Я продолжал стоять в раздумьях у метро и, словно во сне, наблюдать, как вдоль квартальной стены, увенчанной колючей проволокой, вперед-назад перемещается охранник. Проехало четыре поезда, четыре раза на свет выплескивалась толпа, пока через турникет наконец не прошла Линда. Я поспешил к ней, и дальше мы пошли вместе.

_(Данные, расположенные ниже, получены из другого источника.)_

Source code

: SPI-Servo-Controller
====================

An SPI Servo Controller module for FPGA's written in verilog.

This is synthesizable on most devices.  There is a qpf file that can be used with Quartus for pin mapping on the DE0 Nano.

Мы, разумеется, не разговаривали, поскольку учения воздушного флота делали любые разговоры на улице невозможными, будь то днем или ночью. Но она заметила радостное выражение у меня на лице и ободряюще кивнула, не теряя своей привычной серьезности. Внутри многоквартирного дома наступила относительная тишина – грохот метро все еще сотрясал стены, но уже позволял говорить беспрепятственно – но, поднимаясь в лифте к себе на этаж, мы все равно предусмотрительно молчали. Если бы нас застали за разговором в лифте, то со всей очевидностью заподозрили бы в обсуждении темы, которую мы хотим скрыть от детей и прислуги. Такое периодически случалось, когда враги государства и прочие предатели пытались использовать лифт для конспиративных встреч; место было подходящим, ведь ни око, ни ухо полиции нельзя вмонтировать в кабину по техническим причинам, а у вахтера обычно есть дела поважнее, нежели бегать по лестницам и подслушивать. Таким образом, мы соблюдали осторожность и заговорили только, когда оказались в семейной комнате, где дежурившая на этой неделе прислуга уже приготовила ужин и ждала нас вместе с детьми, которых она забрала с детского этажа нашего дома. Девушка производила впечатление порядочной и милой, так что наше теплое приветствие было обусловлено не только пониманием того, что она, как всякая прислуга, в конце недели обязана предоставить отчет о семье – по сведениям, во многих семьях эта реформа существенно улучшила отношения. За нашим столом в тот день царила атмосфера особого уюта и веселья, поскольку к нам присоединился Оссу, наш старший сын. Он приехал из детского лагеря, где по расписанию значился семейный вечер.

– У меня есть хорошая новость, – сказал я Линде, пока мы ели картофельный суп. – Мой эксперимент продвигается так успешно, что завтра я смогу начать работу с человеческим материалом под надзором куратора.

– Как думаешь, кто это будет? – спросила Линда.

Внешне все наверняка осталось незаметным, но внутренне я содрогнулся от ее слов. Возможно, она спросила без задней мысли. Жена поинтересовалась, кто будет куратором мужа, – что может быть естественнее?! От придирчивости или уступчивости куратора зависит продолжительность эксперимента. А еще случается, что честолюбивые кураторы присваивают открытие себе, и возможности застраховаться от подобного относительно невелики. В том, что близкий человек хочет узнать, кто будет куратором, нет ничего странного.

Но я уловил в ее голосе подтекст. Мой непосредственный начальник и возможный будущий куратор – Эдо Риссен. Бывший сотрудник пищевого комбината, на котором работает Линда. Я знал, что в прошлом они как-то пересекались, и по ряду косвенных признаков понял, что некоторое впечатление он на мою жену произвел.

От ее вопроса проснулась и вырвалась на волю моя ревность. Насколько близки в действительности были ее отношения с Риссеном? Комбинат огромный, и двое могут легко выпасть из поля зрения там, где обзор сквозь стеклянные стены затрудняют мешки и контейнеры, а других сотрудников нет рядом… Линда периодически работает в ночную смену. В ту же ночь мог дежурить Риссен. Ничего нельзя исключить, в том числе худшее: она по-прежнему любит его, а не меня.